▶ [Latihan] Laporkan setiap baris dalam catatan di bawah yang memuat kata "kerstpakketten" dengan menyalin baris tersebut secara utuh. Perbedaan huruf besar dan kecil diperhitungkan.

▶ [Cuplikan Catatan]
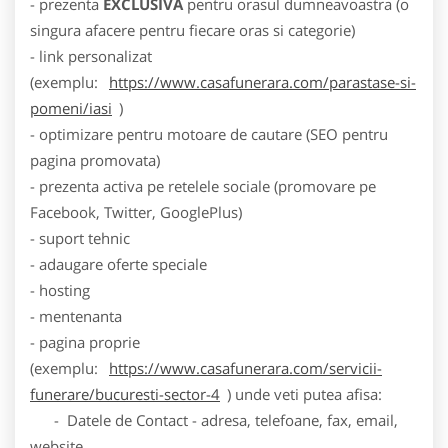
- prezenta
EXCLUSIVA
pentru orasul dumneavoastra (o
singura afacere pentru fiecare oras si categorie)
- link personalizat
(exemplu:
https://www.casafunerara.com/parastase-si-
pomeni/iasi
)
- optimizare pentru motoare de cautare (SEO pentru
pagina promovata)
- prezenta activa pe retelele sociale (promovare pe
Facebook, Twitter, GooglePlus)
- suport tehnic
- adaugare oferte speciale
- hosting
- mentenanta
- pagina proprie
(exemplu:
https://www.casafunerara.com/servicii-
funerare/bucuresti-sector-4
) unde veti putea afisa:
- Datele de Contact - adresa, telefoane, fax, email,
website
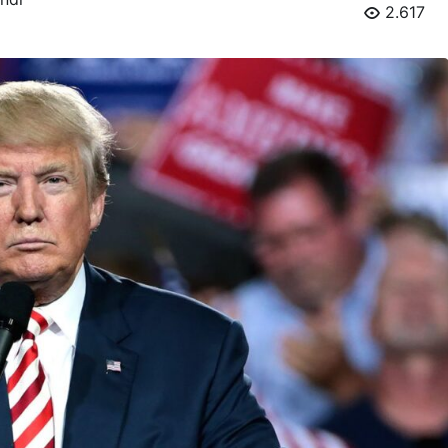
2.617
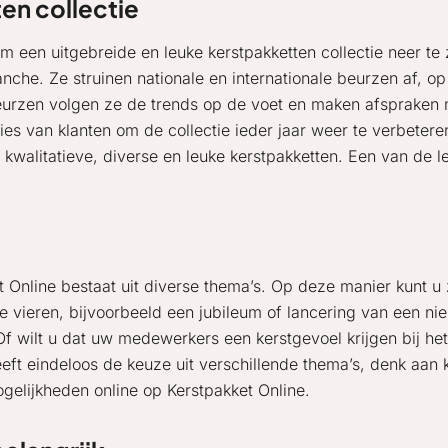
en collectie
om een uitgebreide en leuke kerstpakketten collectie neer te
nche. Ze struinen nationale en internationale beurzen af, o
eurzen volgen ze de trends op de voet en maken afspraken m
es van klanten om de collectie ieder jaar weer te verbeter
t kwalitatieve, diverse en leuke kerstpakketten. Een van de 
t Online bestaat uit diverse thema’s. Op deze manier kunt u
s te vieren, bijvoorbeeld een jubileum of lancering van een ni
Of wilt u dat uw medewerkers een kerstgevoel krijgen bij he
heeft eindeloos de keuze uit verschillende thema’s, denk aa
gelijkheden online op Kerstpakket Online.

▶ [Tugas Selesai]
om een uitgebreide en leuke kerstpakketten collectie neer te
t kwalitatieve, diverse en leuke kerstpakketten. Een van de 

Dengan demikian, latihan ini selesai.